EXTRACT PROVIDED:
‘Why does my gas cost $4.00 per gallon?’


Everybody is asking that question these days. The average nationwide price for all grades this week is $3.96/gallon; Californians are paying on average $4.26, the highest in the nation.

Why does it cost so much, especially considering that the price was below $2.00/gallon just within the last couple of years?

Nearly seventy percent of the price of a gallon of retail gasoline is the price of the crude oil it is refined from. Two graphs from the Energy Information Administration (EIA) make that point. The first shows the price of a gallon of gasoline (left axis) plotted against the price of a gallon of crude oil (right axis). The two move in virtual lock-step; if you know the crude oil price per gallon, add $1.00 and you’ll know the price of gasoline within a few cents. (At $105 per 42-gallon barrel, the per-gallon price of crude is $2.50; add a buck, and you get a gasoline price around $3.50.)

OK, so where does the $1.00 go that’s not paying for the raw product?

Nationwide, the average of state and federal taxes embedded into the price of a gallon of gasoline is 43 cents. We usually think of taxes the other way around, as with sales taxes. If you look at it that way, the effective “sales tax” on gasoline is 13.6%.

DATASET RECORDS:
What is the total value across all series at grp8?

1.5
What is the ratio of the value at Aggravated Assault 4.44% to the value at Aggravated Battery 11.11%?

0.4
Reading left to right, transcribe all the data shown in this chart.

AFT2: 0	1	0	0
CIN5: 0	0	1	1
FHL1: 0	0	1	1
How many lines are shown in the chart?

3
--
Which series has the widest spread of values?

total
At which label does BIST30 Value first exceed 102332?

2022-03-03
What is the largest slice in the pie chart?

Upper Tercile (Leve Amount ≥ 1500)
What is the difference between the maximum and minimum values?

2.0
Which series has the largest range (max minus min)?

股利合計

QUESTIONS ON THE MATERIAL:
1 – Summarize the text on gasoline prices in two sentences.
2 – Return verbatim the stretch of the gasoline price text from "Nearly seventy percent" through "price around $3.50.)".
3 – Take the gasoline price text further, starting after its final sentence.

OUTPUTS FOR THE TASKS:
1 – Nearly seventy percent of the retail price of gasoline is the cost of the crude oil it is refined from, and EIA graphs show the two prices moving so closely that adding $1.00 to the per-gallon crude price gives the gasoline price within a few cents. Of that extra dollar, state and federal taxes average 43 cents per gallon nationwide, an effective "sales tax" of 13.6%.

2 –
Nearly seventy percent of the price of a gallon of retail gasoline is the price of the crude oil it is refined from. Two graphs from the Energy Information Administration (EIA) make that point. The first shows the price of a gallon of gasoline (left axis) plotted against the price of a gallon of crude oil (right axis). The two move in virtual lock-step; if you know the crude oil price per gallon, add $1.00 and you’ll know the price of gasoline within a few cents. (At $105 per 42-gallon barrel, the per-gallon price of crude is $2.50; add a buck, and you get a gasoline price around $3.50.)

3 –
But as the next graphic shows, tax burdens vary greatly by state. Californians pay as much as they do at the pump largely because of the difference in state taxes. On top of that, California and a few other jurisdictions levy their tax as a percentage of the sales price (exactly like a sales tax), so that the California state treasury benefits handsomely from a higher gasoline price. (That’s not true in most jurisdictions, where the state tax is a fixed rate per gallon. Also, the tax burden shown in the graphic includes 18.4 cents per gallon in Federal taxes which apply to us all.)

Chances are the next network news report you see concerning high gasoline prices will come from one of the high-tax states on this map.

That leaves about 53 cents per gallon of your retail price that go toward the “downstream” end of the business: refining and marketing. Whether or not that’s a fair price to pay for these services is probably a story for another diary (or another diarist!), but it would be fair to say that the financial returns in the downstream end of the energy business have not been consistently impressive.

$4.00 for a gallon seems expensive, relative to what we are accustomed to paying. But a fair economic analysis of the value of the product must include its utility. A gallon of gas can transport four or more people in relative comfort 20 or more miles, and they can go when and how they wish to go. What is the value of that?

From the perspective of a producer (the “upstream” of the business), it is difficult and expensive to replace a gallon of gasoline in inventory. The price should be high enough to discourage waste, and high enough to reflect the true replacement cost of the resource. Increasingly hostile government policies regarding domestic exploration only increase the cost and difficulty of replacing reserves. An administration which threatens higher taxes on exploration and development dampens drilling plans. Supply tightens, prices go up. The cycle continues.

One last point — even at $4.00, it is difficult to name a liquid product which is cheaper per unit volume than gasoline.

Cross-posted at stevemaley.com.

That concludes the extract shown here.